Current practice in relation to nutritional assessment and dietary management of enteral nutrition in adults with Crohn’s disease
Lomer, Gourgey and Whelan
Nutritional assessment and dietary intervention, particularly enteral nutrition, are important in the management of Crohn’s disease (CD). National audits have reported that dietetic resourcing in gastroenterology is inadequate.
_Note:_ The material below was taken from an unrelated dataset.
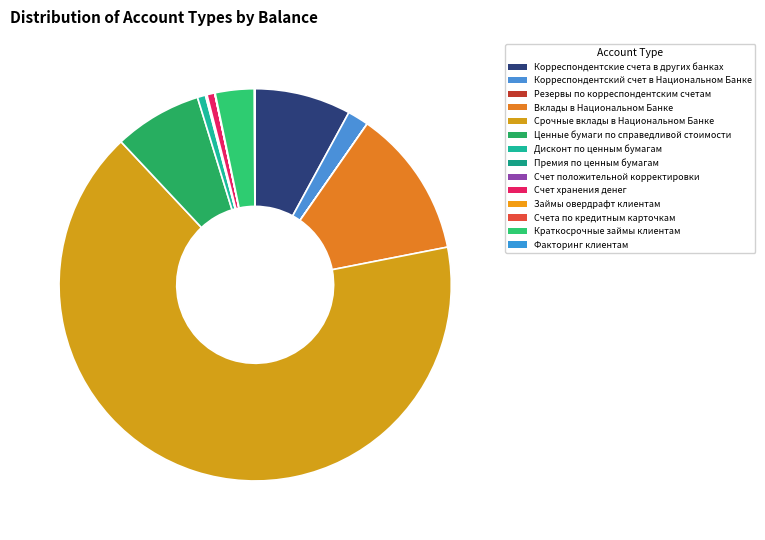

Which slice represents more than half of the pie?

Срочные вклады в Национальном Банке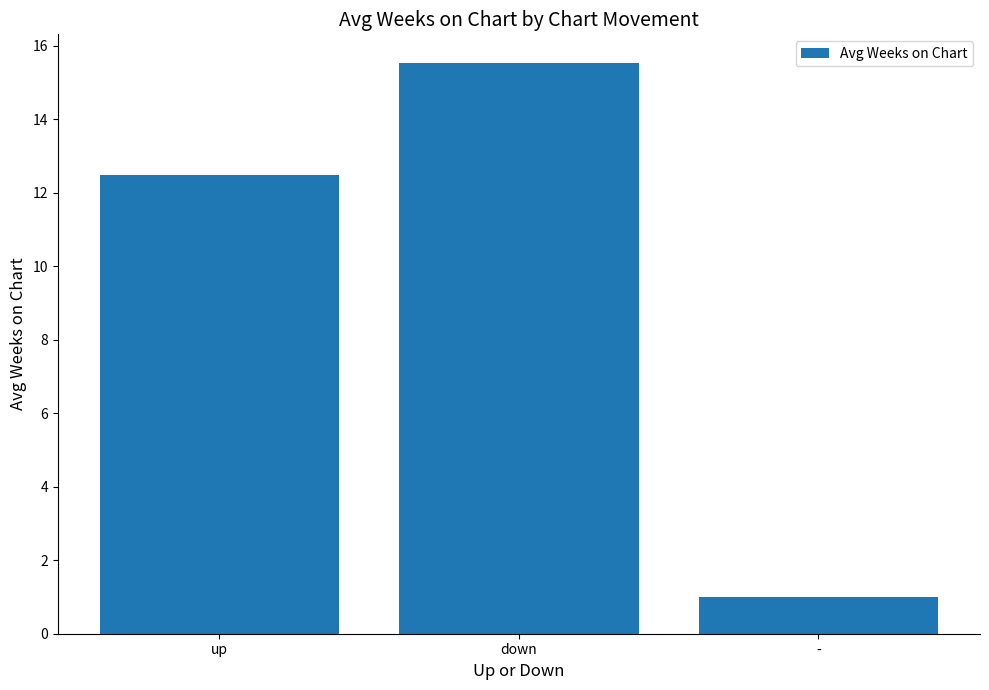

List the labels in order of value, smallest first.

-, up, down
The present study aimed to identify current practice in the nutritional assessment and dietary management of enteral nutrition in CD, as well as investigate the factors that influenced it.
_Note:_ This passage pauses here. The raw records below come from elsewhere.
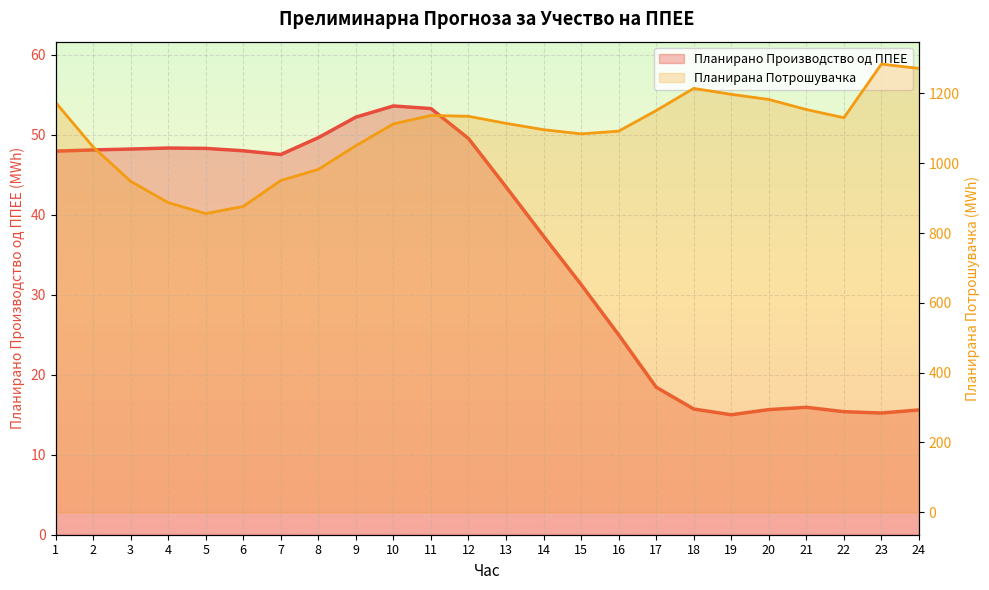

Which series changed the most between 5 and 17?

Планирана Потрошувачка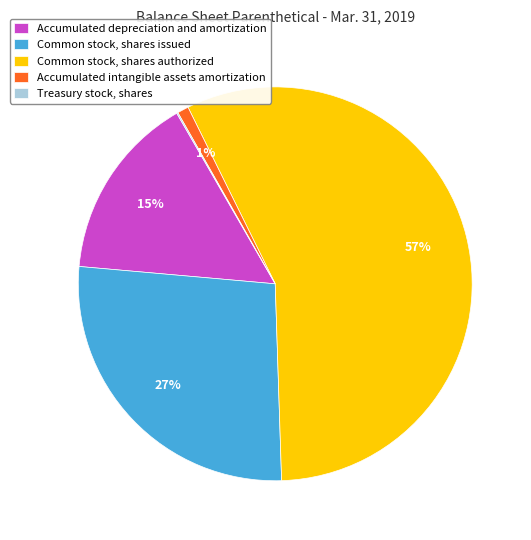

To the nearest percent, what is the average slice percentage?

20%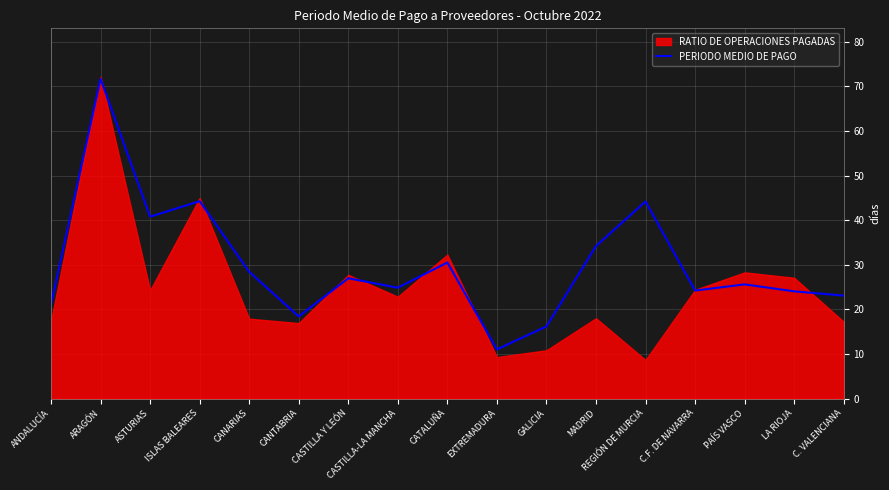

True or false: PERIODO MEDIO DE PAGO has a value of 11.8 at CANTABRIA.

False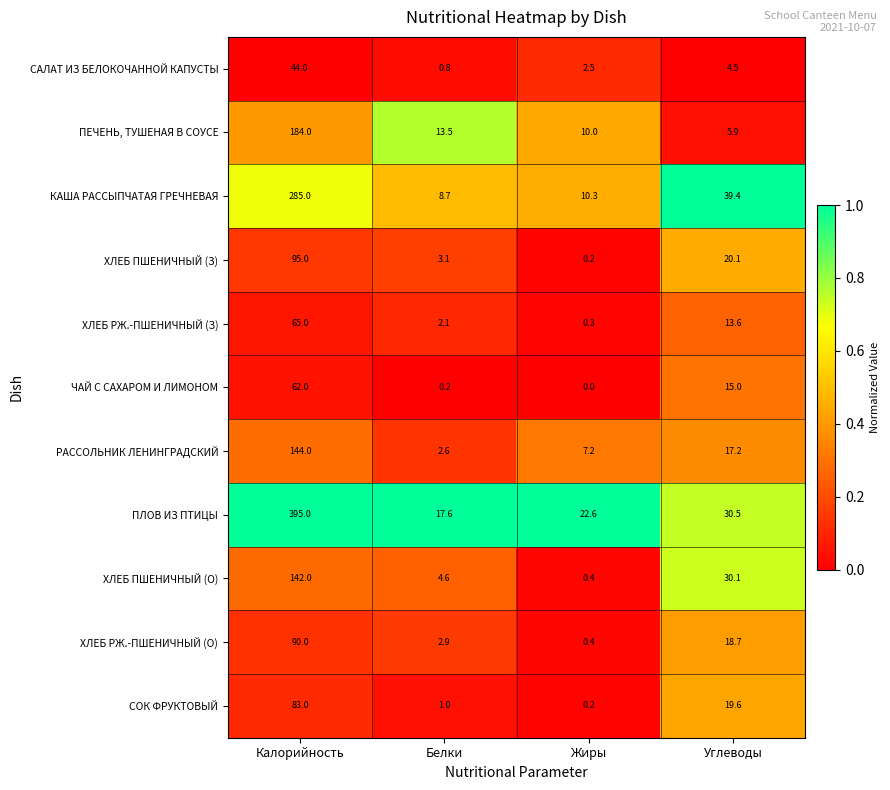

Rank the categories by САЛАТ ИЗ БЕЛОКОЧАННОЙ КАПУСТЫ value from highest to lowest.

Калорийность, Углеводы, Жиры, Белки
A nationwide questionnaire survey adopting complete population sampling of all 296 UK acute hospitals was undertaken aiming to determine dietetic resourcing for gastroenterology. In addition, the case-note review method was used to investigate approaches to nutritional assessment and dietary management of enteral nutrition as treatment for active CD.
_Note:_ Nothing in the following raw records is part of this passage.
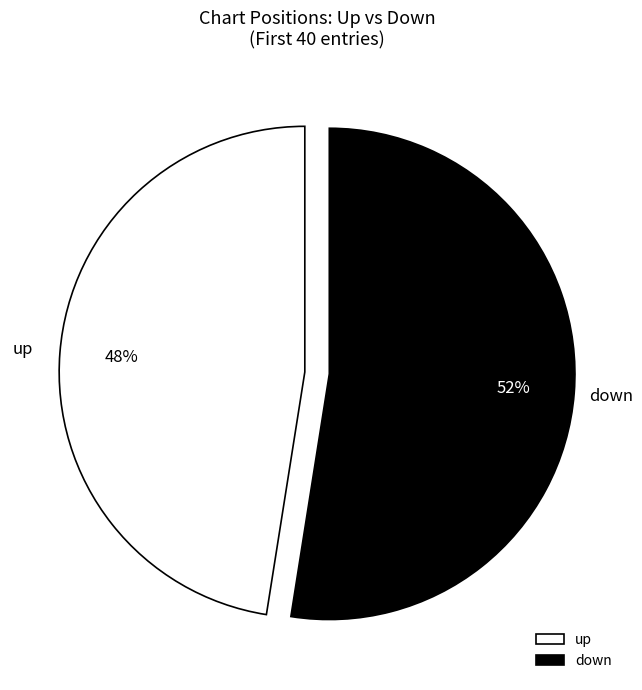

Do down and up together represent more than half of the pie?

Yes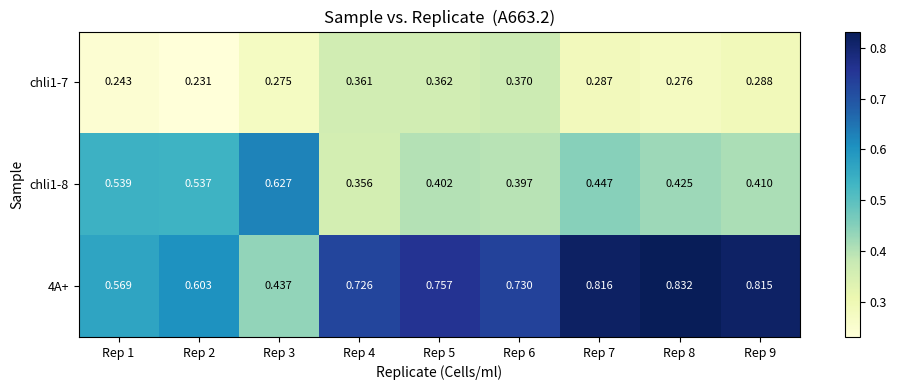

Which series changed the most between Rep 3 and Rep 8?

4A+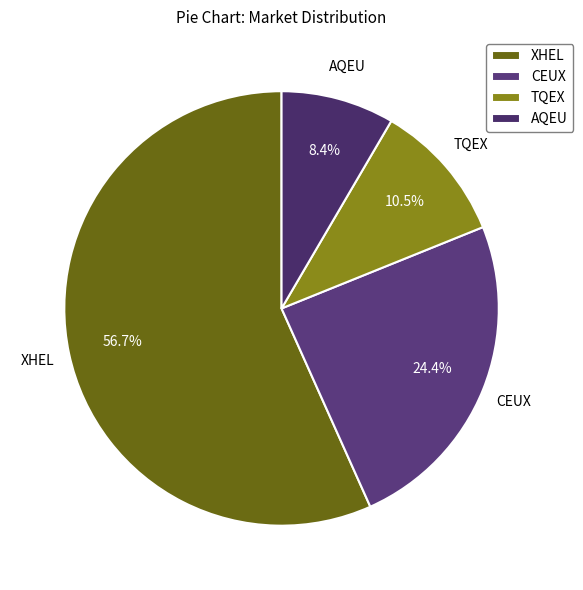

Count the number of slices in the pie.

4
Data were returned from 149 (56%) hospitals, providing assessment and management information on 190 patients. The median number of dietetic sessions dedicated to gastroenterology was 2 per week (interquartile range 4). Hospitals with five or more sessions per week dedicated to gastroenterology used a greater number of components in their nutritional assessment [mean (SD) 21.5 ( 5.0)] than those with fewer sessions [mean (SD) 19.6 (SD) 6.1, P = 0.05]. Enteral nutrition was perceived to be effective in 100 (55%) of 182 patients. The major reasons for limited success were poor compliance and inadequate volumes consumed, as well as insufficient treatment duration.
The components included in a nutritional assessment of CD patients are significantly lower in hospitals with fewer dietetic gastroenterology sessions. Focus on improving compliance and duration of enteral nutrition is urgently required to maximise the success of enteral nutrition in the treatment of CD.